▶ What to work on
Reproduce the part of the dialysis forum text starting with "I am a good" and going on through "to you all.".

▶ Text passage

I was finding HD difficult because of several things like having to wait for hospital transport there and back, you have to be ready 2 hours before your session so it turned out by the time I was ready and by the time I got back was over 7 hours each time.
Because I use a stick due to vein damage from thrombosis I had in 2007 I get hospital transport, otherwise it would of meant I took 2 buses to get there and two back, I suffer badly with public transport due to my anxiety plus sitting on the machine unable to talk to the person next to me as the beds are too far away and the machines were also in the way.
So that's why I decided on PD, Doing the machine instead of the manual bags isn't an option as my bedroom is upstairs and the bathroom is downstairs so taking the big waste bags down the stairs plus other factors so I can only do CAPD manual exchanges.
I live with my father who is 85, that's a worry and although he is very good for his age I still worry about the future ! Things started going wrong for me in 1998 when I had an industrial accident on my neck, then in 2007 I found out I had kidney problems and thrombosis in my right leg, in 2009 my mother died of cancer and in 2013 started dialysis.
I don't work due to my disabilities, and still also find it difficult coping with losing my mother in 2009, it was a horrible death and although again I saw a councillor I am still finding life difficult.
Not to mention several disastrous turns with Internet dating, I was scammed out of £3000 so I have certainly had my share of problems, to my stress is like a pile of books with it getting bigger and bigger and when I manage to clear some of those books then more get put on the pile so it's never ending.
I am a good listener and like to think I can be there for others and offer some comforting advice, but accepting things myself is a different matter.
If anyone wants a chat, then please email me or PM me and I hope I can be of help to you all.
It's nice to be able to talk to other people in the same situation as myself, who understand what I'm going through
Henriettab
Posts: 48
Joined: Sun Jan 11, 2015 7:15 pm

Re: suggestion... how about introducing ourselves??

Post by Henriettab »

Hi Everyone
I thought I should give a quick intro and reason for joining the forum.
I care for my father who is nearly 89 and has had CKF since major surgery in 2009. He has moved from stage 3 to stage 4 and still seems to be declining. He has had UTIs, cellulitis, swollen legs, white nails, sleepy and getting more and more muddled although there are other health problems in the mix- stomach surgery , stroke, AF and mobility problems so I am not expecting miracle cures but come here for information as I need to understand everything and know what to expect.

▶ Extracted entries
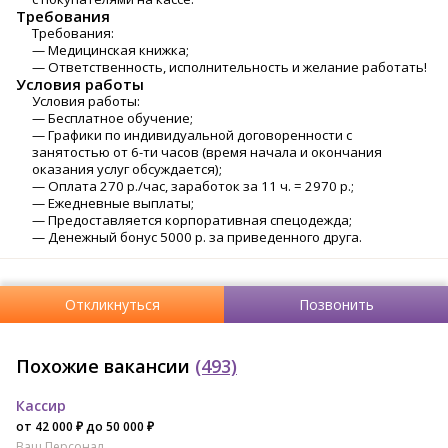
Требования
Требования:
— Медицинская книжка;
— Ответственность, исполнительность и желание работать!
Условия работы
Уcлoвия рaботы:
— Бecплaтноe oбучeниe;
— Гpафики пo индивидуальной догoвoрeннocти c
зaнятоcтью oт 6-ти часов (время начaла и окoнчaния
oкaзания уcлуг oбcуждaетcя);
— Оплата 270 р./час, заработок за 11 ч. = 2970 р.;
— Ежедневные выплаты;
— Предоставляется корпоративная спецодежда;
— Денежный бонус 5000 р. за приведенного друга.
Откликнуться
Позвонить
Похожие вакансии
(493)
Кассир
от 42 000 ₽ до 50 000 ₽
Ваш Персонал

▶ Solution for this problem
I am a good listener and like to think I can be there for others and offer some comforting advice, but accepting things myself is a different matter.
If anyone wants a chat, then please email me or PM me and I hope I can be of help to you all.